Durante varios días prefirió no ver a Fanny, pero ésta llegó a visitarla una tarde. Después de informarle sobre las conocidas tormentas en las relaciones de Trix y Tom, se refirió a Maud:

–Me preocupan sus ideas extravagantes –se lamentó–. Odia estudiar, y declaró que le fascinaría ser mendiga, para recorrer calles y no tener ninguna obligación.

–Bueno, tiene trece años. Minnie sostuvo que le gustaría ser paloma para andar en los charcos...

–Minnie es la sobrinita de Sydney, ¿no? –interrogó Fanny, y antes de que Polly asintiera, lanzó otra pregunta–: ¿Cuándo regresa su tío?

–No estoy informada.

–Y tampoco te interesa saberlo. ¡No te has portado bien con el pobre Sydney!

–¿Cómo...?

–Ni mi hermano ni yo somos ciegos. Si un caballero sale escapando de una casa para correr tras una dama que divisa por la ventana, y en seguida se lo ve con ella en el parque... ¿qué se puede deducir si luego parte de viaje precipitadamente?

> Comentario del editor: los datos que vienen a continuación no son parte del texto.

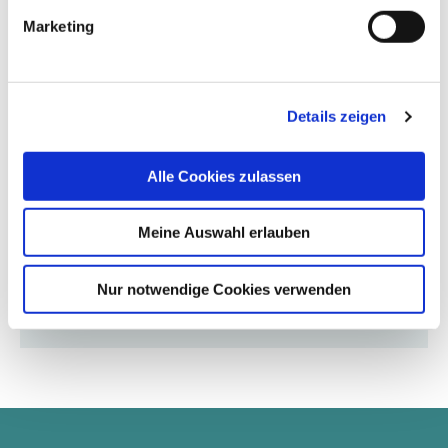
Marketing
Sie finden die Physiotherapie im Untergeschoß des
Krankenhauses.
Falls Sie sich unsicher sind, fragen Sie gerne am
Details zeigen
Empfang nach dem genauen Weg.
Alle Cookies zulassen
Unsere Sprechzeiten:
Montag bis Donnerstag von 08:00 bis 15:45 Uhr
Meine Auswahl erlauben
Freitag von 08:00 bis 14:00 Uhr
Nur notwendige Cookies verwenden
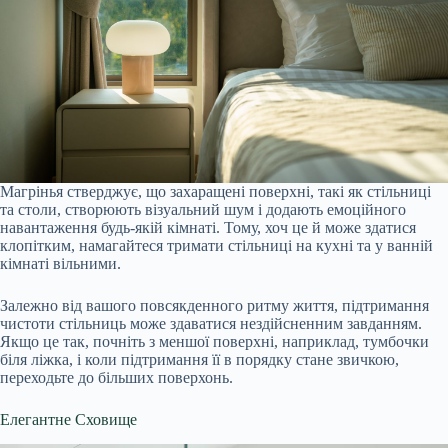
Магрінья стверджує, що захаращені поверхні, такі як стільниці
та столи, створюють візуальний шум і додають емоційного
навантаження будь-якій кімнаті. Тому, хоч це й може здатися
клопітким, намагайтеся тримати стільниці на кухні та у ванній
кімнаті вільними.
Залежно від вашого повсякденного ритму життя, підтримання
чистоти стільниць може здаватися нездійсненним завданням.
Якщо це так, почніть з меншої поверхні, наприклад, тумбочки
біля ліжка, і коли підтримання її в порядку стане звичкою,
переходьте до більших поверхонь.
Елегантне Сховище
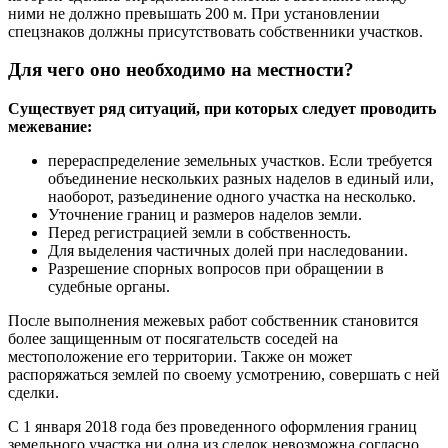
ними не должно превышать 200 м. При установлении
спецзнаков должны присутствовать собственники участков.
Для чего оно необходимо на местности?
Существует ряд ситуаций, при которых следует проводить
межевание:
перераспределение земельных участков. Если требуется
объединение нескольких разных наделов в единый или,
наоборот, разъединение одного участка на несколько.
Уточнение границ и размеров наделов земли.
Перед регистрацией земли в собственность.
Для выделения частичных долей при наследовании.
Разрешение спорных вопросов при обращении в
судебные органы.
После выполнения межевых работ собственник становится
более защищенным от посягательств соседей на
местоположение его территории. Также он может
распоряжаться землей по своему усмотрению, совершать с ней
сделки.
С 1 января 2018 года без проведенного оформления границ
земельного участка ни одна из сделок невозможна согласно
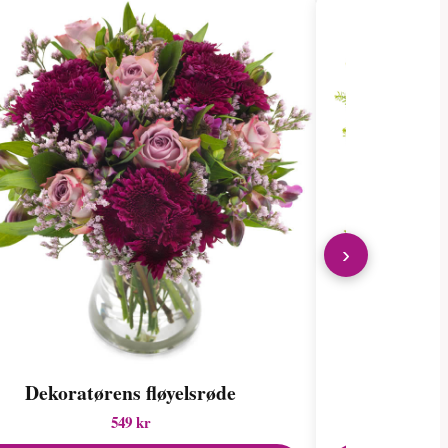
›
Dekoratørens fløyelsrøde
Sj
549 kr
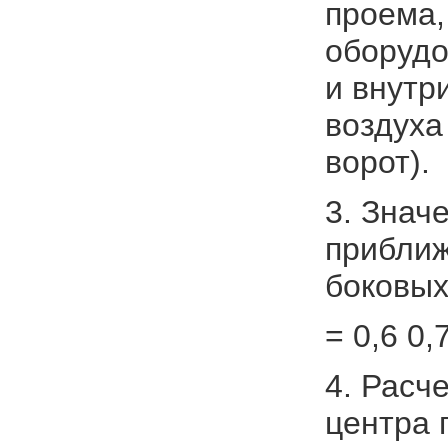
проема
оборудо
и внутр
воздуха
ворот).
3. Знач
приближ
боковых
= 0,6 0,
4. Расче
центра 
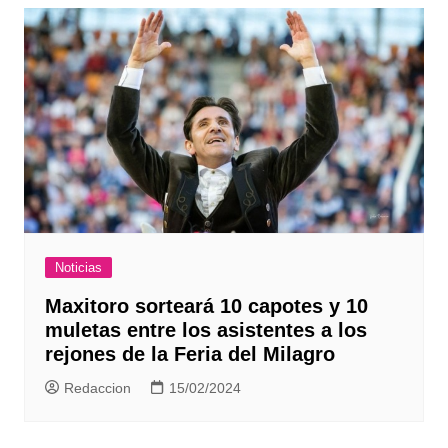
Noticias
Maxitoro sorteará 10 capotes y 10
muletas entre los asistentes a los
rejones de la Feria del Milagro
Redaccion
15/02/2024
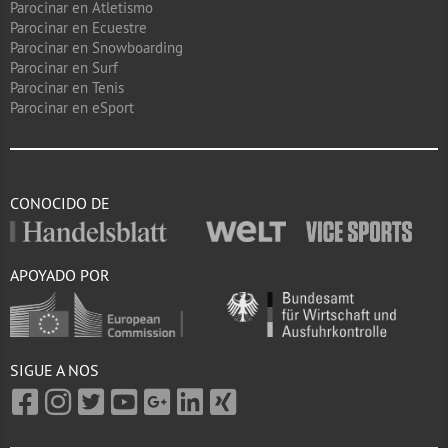
Parocinar en Atletismo
Parocinar en Ecuestre
Parocinar en Snowboarding
Parocinar en Surf
Parocinar en Tenis
Parocinar en eSport
CONOCIDO DE
APOYADO POR
SIGUE A NOS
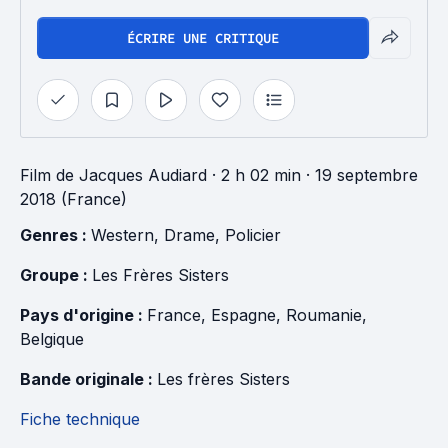
ÉCRIRE UNE CRITIQUE
Film
de
Jacques Audiard
· 2 h 02 min
· 19 septembre
2018 (France)
Genres : 
Western
, 
Drame
, 
Policier
Groupe : 
Les Frères Sisters
Pays d'origine : 
France
, 
Espagne
, 
Roumanie
, 
Belgique
Bande originale : 
Les frères Sisters
Fiche technique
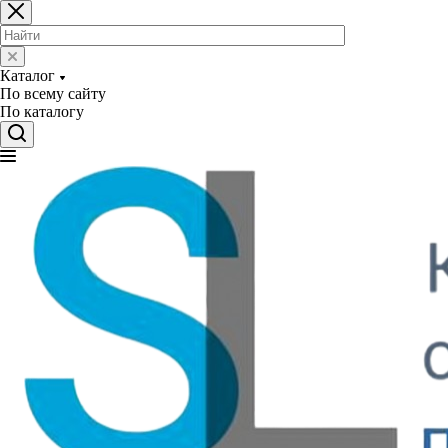
Каталог
По всему сайту
По каталогу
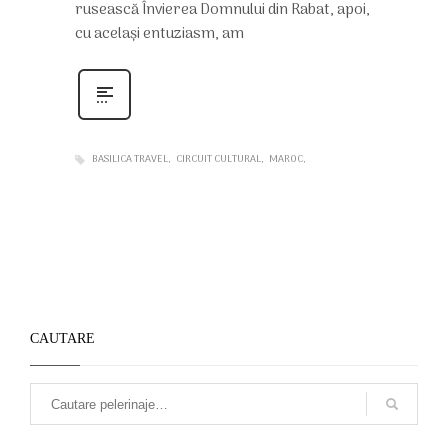
rusească Învierea Domnului din Rabat, apoi,
cu același entuziasm, am
BASILICA TRAVEL
CIRCUIT CULTURAL
MAROC
CAUTARE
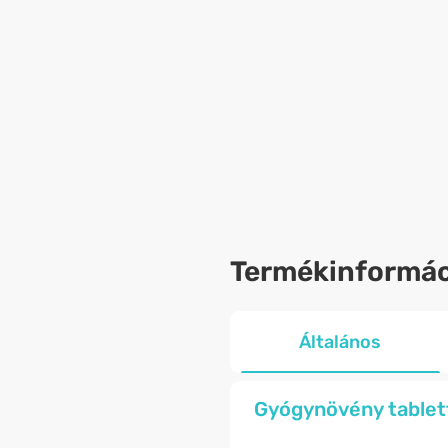
Termékinformác
Általános
Gyógynövény tabletta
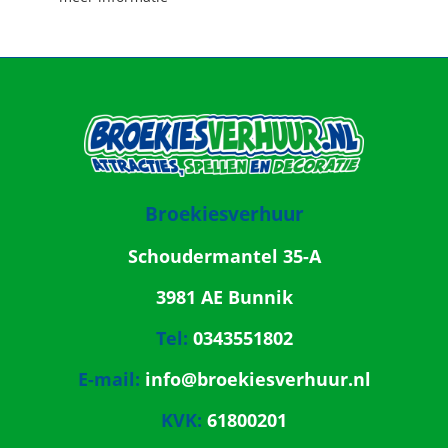
Broekiesverhuur
Schoudermantel 35-A
3981 AE Bunnik
Tel:
0343551802
E-mail:
info@broekiesverhuur.nl
KVK:
61800201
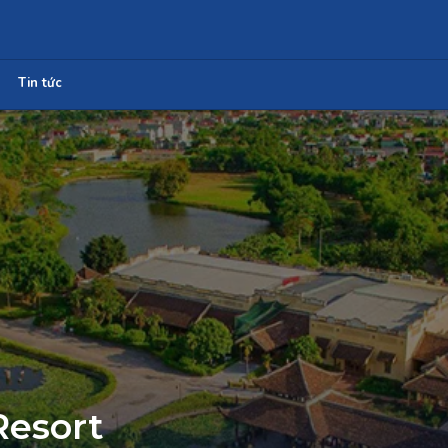
Tin tức
Resort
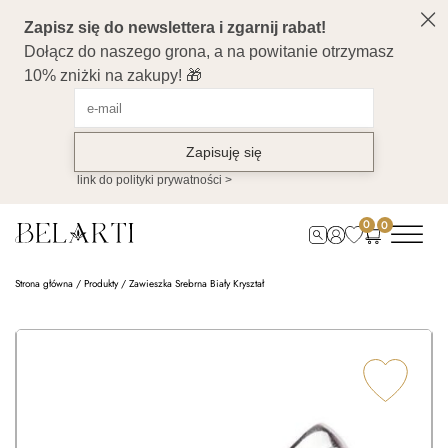
0
0
Strona główna
/
Produkty
/
Zawieszka Srebrna Biały Kryształ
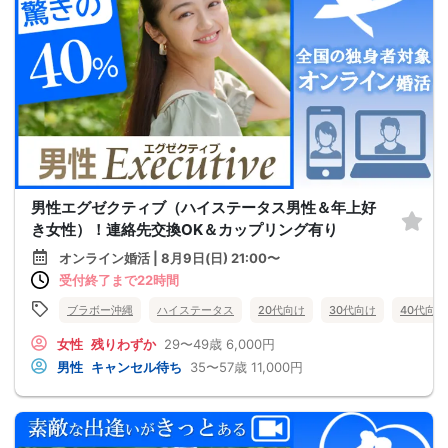
男性エグゼクティブ（ハイステータス男性＆年上好
き女性）！連絡先交換OK＆カップリング有り
オンライン婚活 | 8月9日(日) 21:00〜
受付終了まで22時間
ブラボー沖縄
ハイステータス
20代向け
30代向け
40代向け
女性
残りわずか
29〜49歳
6,000円
男性
キャンセル待ち
35〜57歳
11,000円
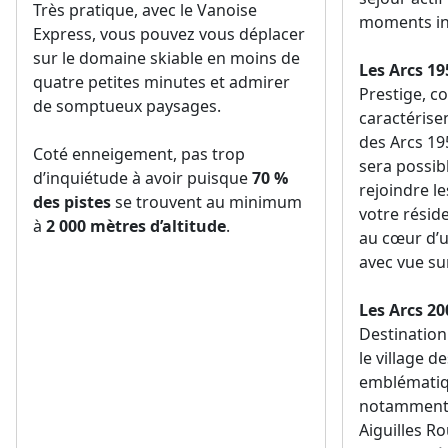
Très pratique, avec le Vanoise
moments in
Express, vous pouvez vous déplacer
sur le domaine skiable en moins de
Les Arcs 19
quatre petites minutes et admirer
Prestige, co
de somptueux paysages.
caractérisen
des Arcs 195
Coté enneigement, pas trop
sera possib
d’inquiétude à avoir puisque
70 %
rejoindre le
des pistes
se trouvent au minimum
votre réside
à
2 000 mètres d’altitude
.
au cœur d’
avec vue su
Les Arcs 20
Destination
le village d
emblématiqu
notamment 
Aiguilles R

–¿Quién es el autor de esta historia?

–¡Por favor, Polly, sé sincera! ¿Realmente, no lo amas?

–No, no lo amo.

–¿Y él? ¿Él está enamorado de ti?

–No soy yo quien debe responder a esa pregunta. La verdad es que jamás llegó a decirme que me amaba, y ya no lo hará. De lo que estoy segura es de que se sentía comprendido y contento a mi lado, y es posible que este entendimiento se hubiera convertido en un sentimiento más hondo, si yo no le hubiera demostrado que no podía ser.

–¿Eso hiciste?

–Se lo insinué, y como él es un gran caballero, no insistió.

–¿Y no pensaste en lo conveniente que era, para ti, llegar a ser la esposa de Sydney?

–Lo pensé, Fanny, pero yo soy rara, como me califican tus amigas, y prefiero ser una maestra de música solterona antes que venderme por una posición social y económica.

–¡No, ni lo uno ni lo otro! –gritó Fanny, emocionada–. Tú te casarás con el hombre del que te enamores, y tendrás un hogar feliz!

–¡Ojalá fuera así! –suspiró Polly.

–Lo dices como si se tratara de algo imposible –anotó Fanny, sospechando que la sensata Polly podía ocultar penas sentimentales que ella ignoraba–. ¿Por qué no confías en mí, tal como yo en ti?

–¿Tú confías en mí aún?

De golpe Fanny sintió que se le revelaba la verdad:

–¡Oh, Polly! ¡Polly querida! ¡Ahora veo todo claro! ¡Lo hiciste por mí!

–Tenía que elegir entre un pretendiente y nuestra amistad –dijo Polly, abrazando a su amiga.